- Assi Khurd Location in Punjab, India Assi Khurd Assi Khurd (India)
- Coordinates: 30°45′24″N 75°46′35″E﻿ / ﻿30.7567231°N 75.7764803°E
- Country: India
- State: Punjab
- District: Ludhiana
- Tehsil: Ludhiana West

Government
- • Type: Panchayati raj (India)
- • Body: Gram panchayat

Languages
- • Official: Punjabi
- • Other spoken: Hindi
- Time zone: UTC+5:30 (IST)
- Telephone code: 0161
- ISO 3166 code: IN-PB
- Vehicle registration: PB-10
- Website: ludhiana.nic.in

= Assi Khurd =

Assi Khurd is a village located in the Ludhiana West tehsil, of Ludhiana district, Punjab.

==Administration==
The village is administrated by a Sarpanch who is an elected representative of village as per constitution of India and Panchayati raj (India).

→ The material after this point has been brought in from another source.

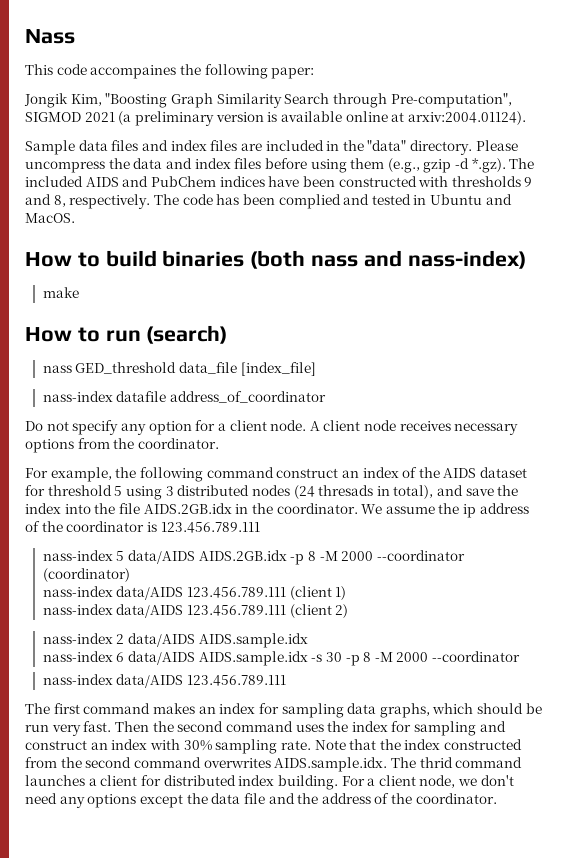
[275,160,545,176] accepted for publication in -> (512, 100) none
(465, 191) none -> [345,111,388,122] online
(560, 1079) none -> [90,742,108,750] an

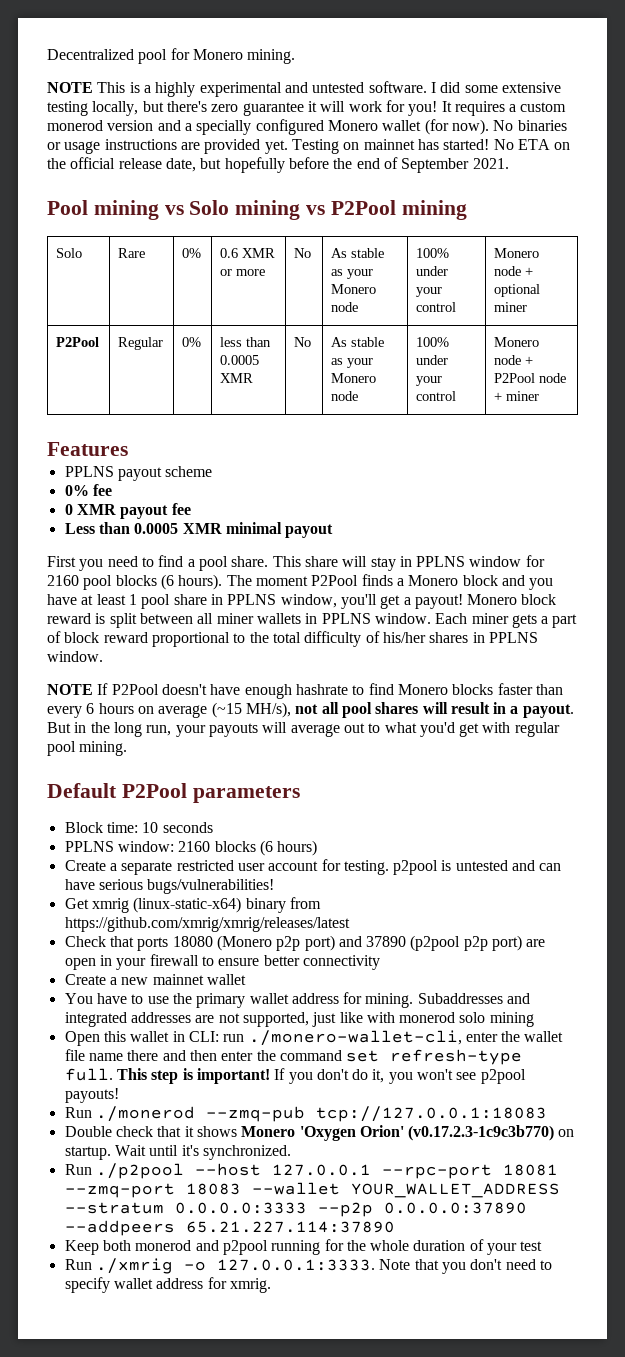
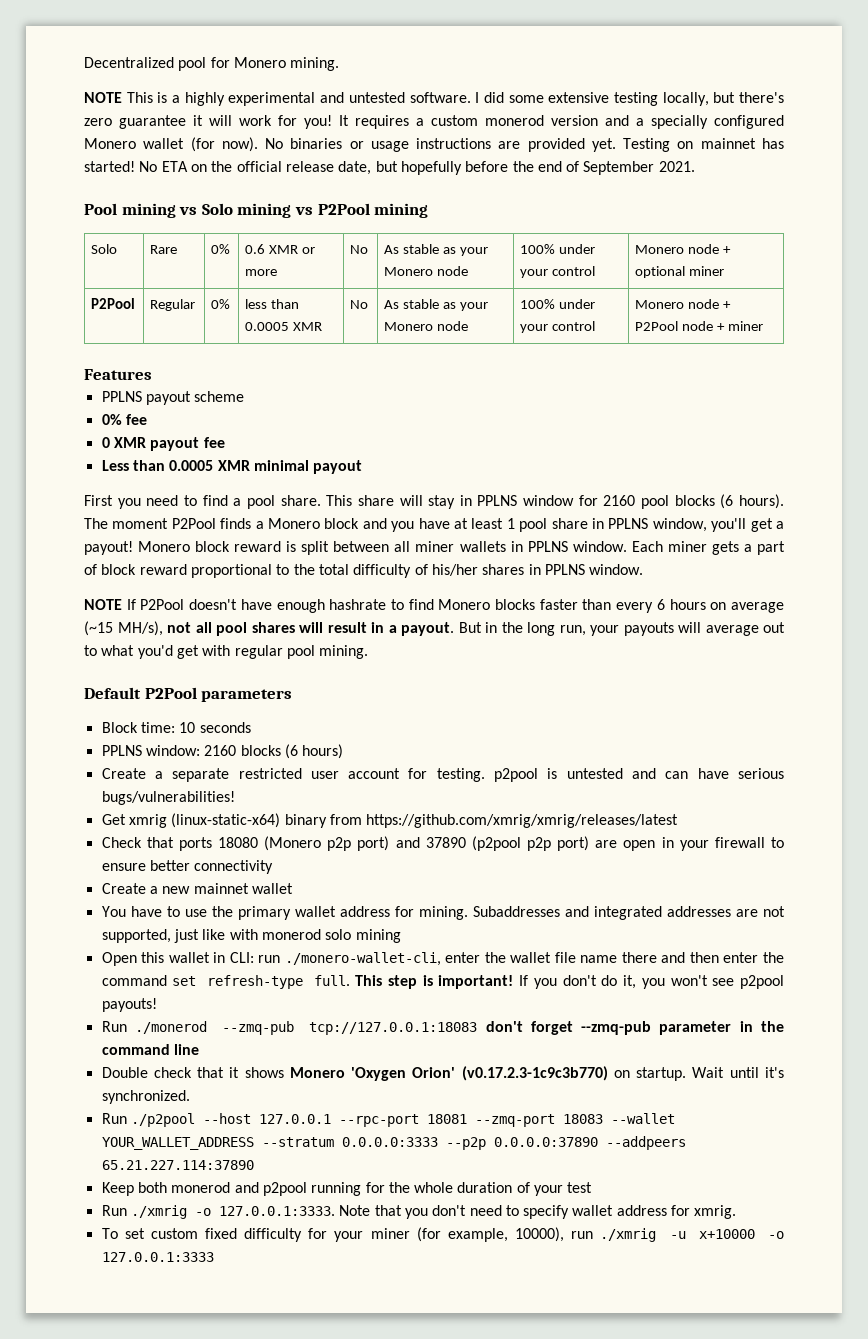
(547, 1114) none -> [485,1021,784,1035] [101,1044,199,1055] don't forget --zmq-pub parameter in the command line
(271, 1285) none -> [101,1227,784,1242] [101,1252,214,1262] // To set custom fixed difficulty for your miner (for example, 10000), run ./xmrig -u x+10000 -o 127.0.0.1:3333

| Particulars | Total | Male | Female |
|---|---|---|---|
| Total No. of Houses | 133 |  |  |
| Population | 604 | 314 | 290 |
| Child (0–6) | 37 | 23 | 14 |
| Schedule Caste | 206 | 99 | 107 |
| Schedule Tribe | 0 | 0 | 0 |
| Literacy | 85.36% | 90.03% | 80.43% |
| Total Workers | 248 | 187 | 61 |
| Main Worker | 241 | 0 | 0 |
| Marginal Worker | 07 | 02 | 05 |

==Cast==
The village constitutes 34.11% of Schedule Caste and the village doesn't have any Schedule Tribe population.

==Air travel connectivity==
The closest airport to the village is Sahnewal Airport.